=== DIRECTIONS FOR THIS TASK ===
Copy the entries below word for word, starting at the line that contains "genus: Aralia" and ending with the final line of the entries, both included.
start ITEMS
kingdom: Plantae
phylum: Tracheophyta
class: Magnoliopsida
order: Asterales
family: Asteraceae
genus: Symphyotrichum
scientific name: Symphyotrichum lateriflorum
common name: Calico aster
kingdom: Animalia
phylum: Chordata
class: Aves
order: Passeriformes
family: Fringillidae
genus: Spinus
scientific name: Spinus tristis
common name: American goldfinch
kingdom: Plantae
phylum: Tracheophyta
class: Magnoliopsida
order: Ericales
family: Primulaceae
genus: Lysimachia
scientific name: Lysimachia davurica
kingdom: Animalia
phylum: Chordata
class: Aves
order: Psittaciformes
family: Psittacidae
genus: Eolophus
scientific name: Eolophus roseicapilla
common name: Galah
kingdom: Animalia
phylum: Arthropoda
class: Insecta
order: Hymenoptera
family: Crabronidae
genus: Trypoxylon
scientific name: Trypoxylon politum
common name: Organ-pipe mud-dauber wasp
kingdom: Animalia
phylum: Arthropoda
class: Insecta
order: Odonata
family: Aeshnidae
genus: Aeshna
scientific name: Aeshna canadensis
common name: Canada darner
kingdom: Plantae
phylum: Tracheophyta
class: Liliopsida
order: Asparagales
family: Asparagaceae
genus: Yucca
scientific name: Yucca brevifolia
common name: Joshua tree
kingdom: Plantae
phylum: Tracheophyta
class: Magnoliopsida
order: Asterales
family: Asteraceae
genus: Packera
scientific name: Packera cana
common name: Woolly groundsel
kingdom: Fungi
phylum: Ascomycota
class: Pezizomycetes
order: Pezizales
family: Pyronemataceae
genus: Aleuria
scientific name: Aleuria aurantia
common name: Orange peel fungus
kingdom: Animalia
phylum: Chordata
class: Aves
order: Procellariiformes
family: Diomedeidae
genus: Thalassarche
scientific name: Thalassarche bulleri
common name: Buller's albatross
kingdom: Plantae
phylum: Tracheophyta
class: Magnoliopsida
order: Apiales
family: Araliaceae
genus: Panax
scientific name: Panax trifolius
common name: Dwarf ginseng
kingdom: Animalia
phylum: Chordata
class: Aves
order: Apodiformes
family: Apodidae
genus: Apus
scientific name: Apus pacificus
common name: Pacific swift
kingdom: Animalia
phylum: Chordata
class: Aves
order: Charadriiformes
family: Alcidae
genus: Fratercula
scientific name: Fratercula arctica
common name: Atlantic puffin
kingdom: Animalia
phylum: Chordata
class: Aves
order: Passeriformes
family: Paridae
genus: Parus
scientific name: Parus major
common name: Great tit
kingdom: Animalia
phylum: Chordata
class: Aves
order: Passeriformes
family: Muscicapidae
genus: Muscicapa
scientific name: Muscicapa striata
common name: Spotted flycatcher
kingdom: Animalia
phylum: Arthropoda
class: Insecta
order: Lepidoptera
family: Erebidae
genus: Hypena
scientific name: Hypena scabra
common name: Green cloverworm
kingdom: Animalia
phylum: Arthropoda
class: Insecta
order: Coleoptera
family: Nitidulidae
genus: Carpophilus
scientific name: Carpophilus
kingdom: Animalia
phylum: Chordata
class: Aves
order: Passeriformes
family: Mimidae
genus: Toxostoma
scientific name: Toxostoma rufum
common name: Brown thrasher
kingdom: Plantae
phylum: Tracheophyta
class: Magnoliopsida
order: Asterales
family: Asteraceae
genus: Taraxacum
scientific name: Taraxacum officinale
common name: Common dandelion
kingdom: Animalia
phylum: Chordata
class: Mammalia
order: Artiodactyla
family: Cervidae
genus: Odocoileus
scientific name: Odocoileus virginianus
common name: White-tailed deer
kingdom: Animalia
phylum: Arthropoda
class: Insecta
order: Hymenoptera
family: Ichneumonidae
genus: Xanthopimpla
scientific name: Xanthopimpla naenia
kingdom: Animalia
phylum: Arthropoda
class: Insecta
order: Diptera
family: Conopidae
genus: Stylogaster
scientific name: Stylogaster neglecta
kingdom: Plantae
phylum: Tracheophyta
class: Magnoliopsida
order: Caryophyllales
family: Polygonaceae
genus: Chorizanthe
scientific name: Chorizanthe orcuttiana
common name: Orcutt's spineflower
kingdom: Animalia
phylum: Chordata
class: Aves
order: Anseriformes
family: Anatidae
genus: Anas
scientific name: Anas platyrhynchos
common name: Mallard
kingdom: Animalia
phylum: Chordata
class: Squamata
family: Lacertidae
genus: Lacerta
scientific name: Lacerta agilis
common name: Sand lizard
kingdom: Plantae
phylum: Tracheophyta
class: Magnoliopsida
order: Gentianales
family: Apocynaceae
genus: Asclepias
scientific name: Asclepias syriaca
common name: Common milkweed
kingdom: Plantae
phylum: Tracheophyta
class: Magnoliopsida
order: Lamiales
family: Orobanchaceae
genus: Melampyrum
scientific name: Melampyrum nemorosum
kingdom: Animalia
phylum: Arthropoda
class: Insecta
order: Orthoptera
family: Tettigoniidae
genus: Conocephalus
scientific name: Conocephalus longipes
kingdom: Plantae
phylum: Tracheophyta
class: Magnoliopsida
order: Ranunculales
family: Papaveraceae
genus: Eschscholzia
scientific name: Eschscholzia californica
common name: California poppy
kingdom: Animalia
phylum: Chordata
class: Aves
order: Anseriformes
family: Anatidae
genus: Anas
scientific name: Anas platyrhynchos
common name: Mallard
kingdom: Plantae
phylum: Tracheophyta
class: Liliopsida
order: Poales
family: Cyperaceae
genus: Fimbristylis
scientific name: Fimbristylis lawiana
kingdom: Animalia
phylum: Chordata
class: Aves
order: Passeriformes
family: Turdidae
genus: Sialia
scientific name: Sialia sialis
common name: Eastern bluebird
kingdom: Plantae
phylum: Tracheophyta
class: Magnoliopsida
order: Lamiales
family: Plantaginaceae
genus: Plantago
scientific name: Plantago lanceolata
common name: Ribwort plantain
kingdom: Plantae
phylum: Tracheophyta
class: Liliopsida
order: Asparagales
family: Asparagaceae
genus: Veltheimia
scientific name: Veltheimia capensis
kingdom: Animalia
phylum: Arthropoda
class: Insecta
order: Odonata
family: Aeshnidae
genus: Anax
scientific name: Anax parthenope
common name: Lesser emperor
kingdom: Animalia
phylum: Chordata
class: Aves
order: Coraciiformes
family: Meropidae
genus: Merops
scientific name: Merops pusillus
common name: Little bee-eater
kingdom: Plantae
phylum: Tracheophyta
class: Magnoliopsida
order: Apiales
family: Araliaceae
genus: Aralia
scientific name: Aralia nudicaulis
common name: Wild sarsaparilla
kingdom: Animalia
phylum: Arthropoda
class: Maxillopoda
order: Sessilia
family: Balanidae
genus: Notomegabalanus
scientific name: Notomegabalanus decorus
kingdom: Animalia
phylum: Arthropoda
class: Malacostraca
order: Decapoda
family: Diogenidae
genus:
end ITEMS
=== RESPONSE BELOW ===
genus: Aralia
scientific name: Aralia nudicaulis
common name: Wild sarsaparilla
kingdom: Animalia
phylum: Arthropoda
class: Maxillopoda
order: Sessilia
family: Balanidae
genus: Notomegabalanus
scientific name: Notomegabalanus decorus
kingdom: Animalia
phylum: Arthropoda
class: Malacostraca
order: Decapoda
family: Diogenidae
genus:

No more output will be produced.